_Task item_
Would you please output the data exactly, omitting no line?

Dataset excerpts
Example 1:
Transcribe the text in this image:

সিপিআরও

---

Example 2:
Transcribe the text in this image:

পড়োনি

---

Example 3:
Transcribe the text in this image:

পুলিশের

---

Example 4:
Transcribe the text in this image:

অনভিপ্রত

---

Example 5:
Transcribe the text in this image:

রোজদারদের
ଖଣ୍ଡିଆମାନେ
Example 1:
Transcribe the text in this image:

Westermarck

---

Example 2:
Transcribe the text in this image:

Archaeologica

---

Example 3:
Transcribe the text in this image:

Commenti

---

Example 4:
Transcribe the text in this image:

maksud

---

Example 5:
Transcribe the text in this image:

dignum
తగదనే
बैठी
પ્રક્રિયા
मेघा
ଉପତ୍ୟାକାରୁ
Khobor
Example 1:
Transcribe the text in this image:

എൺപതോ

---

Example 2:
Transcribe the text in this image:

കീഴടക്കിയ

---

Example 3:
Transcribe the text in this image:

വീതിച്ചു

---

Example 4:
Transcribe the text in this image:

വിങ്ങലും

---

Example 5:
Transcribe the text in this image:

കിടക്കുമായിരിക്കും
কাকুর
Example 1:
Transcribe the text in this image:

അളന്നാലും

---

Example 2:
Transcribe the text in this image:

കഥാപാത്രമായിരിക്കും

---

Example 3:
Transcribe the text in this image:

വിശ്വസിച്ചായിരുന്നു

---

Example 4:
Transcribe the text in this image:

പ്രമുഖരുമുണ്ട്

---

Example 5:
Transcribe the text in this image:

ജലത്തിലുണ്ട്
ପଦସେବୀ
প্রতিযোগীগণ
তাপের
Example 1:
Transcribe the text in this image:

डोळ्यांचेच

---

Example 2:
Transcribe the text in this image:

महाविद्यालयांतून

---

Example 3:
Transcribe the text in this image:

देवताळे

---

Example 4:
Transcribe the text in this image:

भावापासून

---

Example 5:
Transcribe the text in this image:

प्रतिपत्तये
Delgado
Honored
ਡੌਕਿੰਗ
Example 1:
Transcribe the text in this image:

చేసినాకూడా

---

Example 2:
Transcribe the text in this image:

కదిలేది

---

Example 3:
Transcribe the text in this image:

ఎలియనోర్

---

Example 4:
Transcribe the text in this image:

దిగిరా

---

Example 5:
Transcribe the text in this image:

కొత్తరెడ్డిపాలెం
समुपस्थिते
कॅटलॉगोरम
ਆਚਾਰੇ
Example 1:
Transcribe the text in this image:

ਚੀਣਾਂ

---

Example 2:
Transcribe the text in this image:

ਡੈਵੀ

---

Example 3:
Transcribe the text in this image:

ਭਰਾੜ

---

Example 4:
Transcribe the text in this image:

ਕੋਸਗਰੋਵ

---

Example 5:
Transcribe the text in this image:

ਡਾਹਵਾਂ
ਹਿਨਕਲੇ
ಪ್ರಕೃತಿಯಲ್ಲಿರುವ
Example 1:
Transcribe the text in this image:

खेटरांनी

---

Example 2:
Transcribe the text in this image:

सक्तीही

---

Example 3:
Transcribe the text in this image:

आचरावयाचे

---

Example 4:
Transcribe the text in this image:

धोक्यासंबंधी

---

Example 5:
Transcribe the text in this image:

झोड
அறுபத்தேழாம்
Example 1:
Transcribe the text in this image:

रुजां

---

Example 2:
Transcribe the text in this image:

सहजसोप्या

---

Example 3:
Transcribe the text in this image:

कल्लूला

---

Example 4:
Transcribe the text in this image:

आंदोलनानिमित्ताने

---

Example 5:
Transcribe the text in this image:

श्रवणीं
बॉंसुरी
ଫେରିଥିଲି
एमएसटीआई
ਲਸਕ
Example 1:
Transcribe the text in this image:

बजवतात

_Answer space_
Example 1:
Transcribe the text in this image:

সিপিআরও

---

Example 2:
Transcribe the text in this image:

পড়োনি

---

Example 3:
Transcribe the text in this image:

পুলিশের

---

Example 4:
Transcribe the text in this image:

অনভিপ্রত

---

Example 5:
Transcribe the text in this image:

রোজদারদের
ଖଣ୍ଡିଆମାନେ
Example 1:
Transcribe the text in this image:

Westermarck

---

Example 2:
Transcribe the text in this image:

Archaeologica

---

Example 3:
Transcribe the text in this image:

Commenti

---

Example 4:
Transcribe the text in this image:

maksud

---

Example 5:
Transcribe the text in this image:

dignum
తగదనే
बैठी
પ્રક્રિયા
मेघा
ଉପତ୍ୟାକାରୁ
Khobor
Example 1:
Transcribe the text in this image:

എൺപതോ

---

Example 2:
Transcribe the text in this image:

കീഴടക്കിയ

---

Example 3:
Transcribe the text in this image:

വീതിച്ചു

---

Example 4:
Transcribe the text in this image:

വിങ്ങലും

---

Example 5:
Transcribe the text in this image:

കിടക്കുമായിരിക്കും
কাকুর
Example 1:
Transcribe the text in this image:

അളന്നാലും

---

Example 2:
Transcribe the text in this image:

കഥാപാത്രമായിരിക്കും

---

Example 3:
Transcribe the text in this image:

വിശ്വസിച്ചായിരുന്നു

---

Example 4:
Transcribe the text in this image:

പ്രമുഖരുമുണ്ട്

---

Example 5:
Transcribe the text in this image:

ജലത്തിലുണ്ട്
ପଦସେବୀ
প্রতিযোগীগণ
তাপের
Example 1:
Transcribe the text in this image:

डोळ्यांचेच

---

Example 2:
Transcribe the text in this image:

महाविद्यालयांतून

---

Example 3:
Transcribe the text in this image:

देवताळे

---

Example 4:
Transcribe the text in this image:

भावापासून

---

Example 5:
Transcribe the text in this image:

प्रतिपत्तये
Delgado
Honored
ਡੌਕਿੰਗ
Example 1:
Transcribe the text in this image:

చేసినాకూడా

---

Example 2:
Transcribe the text in this image:

కదిలేది

---

Example 3:
Transcribe the text in this image:

ఎలియనోర్

---

Example 4:
Transcribe the text in this image:

దిగిరా

---

Example 5:
Transcribe the text in this image:

కొత్తరెడ్డిపాలెం
समुपस्थिते
कॅटलॉगोरम
ਆਚਾਰੇ
Example 1:
Transcribe the text in this image:

ਚੀਣਾਂ

---

Example 2:
Transcribe the text in this image:

ਡੈਵੀ

---

Example 3:
Transcribe the text in this image:

ਭਰਾੜ

---

Example 4:
Transcribe the text in this image:

ਕੋਸਗਰੋਵ

---

Example 5:
Transcribe the text in this image:

ਡਾਹਵਾਂ
ਹਿਨਕਲੇ
ಪ್ರಕೃತಿಯಲ್ಲಿರುವ
Example 1:
Transcribe the text in this image:

खेटरांनी

---

Example 2:
Transcribe the text in this image:

सक्तीही

---

Example 3:
Transcribe the text in this image:

आचरावयाचे

---

Example 4:
Transcribe the text in this image:

धोक्यासंबंधी

---

Example 5:
Transcribe the text in this image:

झोड
அறுபத்தேழாம்
Example 1:
Transcribe the text in this image:

रुजां

---

Example 2:
Transcribe the text in this image:

सहजसोप्या

---

Example 3:
Transcribe the text in this image:

कल्लूला

---

Example 4:
Transcribe the text in this image:

आंदोलनानिमित्ताने

---

Example 5:
Transcribe the text in this image:

श्रवणीं
बॉंसुरी
ଫେରିଥିଲି
एमएसटीआई
ਲਸਕ
Example 1:
Transcribe the text in this image:

बजवतात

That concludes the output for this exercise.